* **Prompt**
Your response should contain every record below, copied exactly.

* **Supplied records**

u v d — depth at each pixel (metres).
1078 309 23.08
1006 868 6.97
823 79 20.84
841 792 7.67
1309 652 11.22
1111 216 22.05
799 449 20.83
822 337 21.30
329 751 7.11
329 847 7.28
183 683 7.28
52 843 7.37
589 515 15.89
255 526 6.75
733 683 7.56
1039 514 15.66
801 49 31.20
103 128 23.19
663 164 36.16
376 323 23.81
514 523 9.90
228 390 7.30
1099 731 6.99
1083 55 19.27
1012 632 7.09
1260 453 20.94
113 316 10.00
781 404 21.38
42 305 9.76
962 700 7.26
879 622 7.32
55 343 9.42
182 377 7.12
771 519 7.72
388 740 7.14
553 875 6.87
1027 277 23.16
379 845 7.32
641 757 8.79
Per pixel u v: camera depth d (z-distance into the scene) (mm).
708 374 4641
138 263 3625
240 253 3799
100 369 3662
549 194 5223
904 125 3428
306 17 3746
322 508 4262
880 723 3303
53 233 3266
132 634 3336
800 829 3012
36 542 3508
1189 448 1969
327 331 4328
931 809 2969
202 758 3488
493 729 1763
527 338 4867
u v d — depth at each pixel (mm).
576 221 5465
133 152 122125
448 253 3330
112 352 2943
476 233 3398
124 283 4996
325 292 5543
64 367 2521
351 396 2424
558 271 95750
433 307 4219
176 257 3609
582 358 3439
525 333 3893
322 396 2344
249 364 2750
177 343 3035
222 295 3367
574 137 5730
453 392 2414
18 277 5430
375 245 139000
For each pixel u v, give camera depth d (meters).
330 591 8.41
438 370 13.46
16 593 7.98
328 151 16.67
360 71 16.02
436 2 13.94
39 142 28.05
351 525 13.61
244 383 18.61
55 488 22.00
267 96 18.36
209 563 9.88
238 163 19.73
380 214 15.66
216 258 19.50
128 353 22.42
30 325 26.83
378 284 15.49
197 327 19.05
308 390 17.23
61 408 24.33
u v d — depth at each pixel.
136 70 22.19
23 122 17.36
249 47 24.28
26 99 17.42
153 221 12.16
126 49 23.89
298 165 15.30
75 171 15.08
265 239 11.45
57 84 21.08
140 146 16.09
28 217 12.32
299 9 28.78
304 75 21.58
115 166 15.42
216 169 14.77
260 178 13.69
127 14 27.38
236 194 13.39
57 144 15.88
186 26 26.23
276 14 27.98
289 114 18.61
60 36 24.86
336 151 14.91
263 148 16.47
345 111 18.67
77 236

* **Answer**
u v d — depth at each pixel (metres).
1078 309 23.08
1006 868 6.97
823 79 20.84
841 792 7.67
1309 652 11.22
1111 216 22.05
799 449 20.83
822 337 21.30
329 751 7.11
329 847 7.28
183 683 7.28
52 843 7.37
589 515 15.89
255 526 6.75
733 683 7.56
1039 514 15.66
801 49 31.20
103 128 23.19
663 164 36.16
376 323 23.81
514 523 9.90
228 390 7.30
1099 731 6.99
1083 55 19.27
1012 632 7.09
1260 453 20.94
113 316 10.00
781 404 21.38
42 305 9.76
962 700 7.26
879 622 7.32
55 343 9.42
182 377 7.12
771 519 7.72
388 740 7.14
553 875 6.87
1027 277 23.16
379 845 7.32
641 757 8.79
Per pixel u v: camera depth d (z-distance into the scene) (mm).
708 374 4641
138 263 3625
240 253 3799
100 369 3662
549 194 5223
904 125 3428
306 17 3746
322 508 4262
880 723 3303
53 233 3266
132 634 3336
800 829 3012
36 542 3508
1189 448 1969
327 331 4328
931 809 2969
202 758 3488
493 729 1763
527 338 4867
u v d — depth at each pixel (mm).
576 221 5465
133 152 122125
448 253 3330
112 352 2943
476 233 3398
124 283 4996
325 292 5543
64 367 2521
351 396 2424
558 271 95750
433 307 4219
176 257 3609
582 358 3439
525 333 3893
322 396 2344
249 364 2750
177 343 3035
222 295 3367
574 137 5730
453 392 2414
18 277 5430
375 245 139000
For each pixel u v, give camera depth d (meters).
330 591 8.41
438 370 13.46
16 593 7.98
328 151 16.67
360 71 16.02
436 2 13.94
39 142 28.05
351 525 13.61
244 383 18.61
55 488 22.00
267 96 18.36
209 563 9.88
238 163 19.73
380 214 15.66
216 258 19.50
128 353 22.42
30 325 26.83
378 284 15.49
197 327 19.05
308 390 17.23
61 408 24.33
u v d — depth at each pixel.
136 70 22.19
23 122 17.36
249 47 24.28
26 99 17.42
153 221 12.16
126 49 23.89
298 165 15.30
75 171 15.08
265 239 11.45
57 84 21.08
140 146 16.09
28 217 12.32
299 9 28.78
304 75 21.58
115 166 15.42
216 169 14.77
260 178 13.69
127 14 27.38
236 194 13.39
57 144 15.88
186 26 26.23
276 14 27.98
289 114 18.61
60 36 24.86
336 151 14.91
263 148 16.47
345 111 18.67
77 236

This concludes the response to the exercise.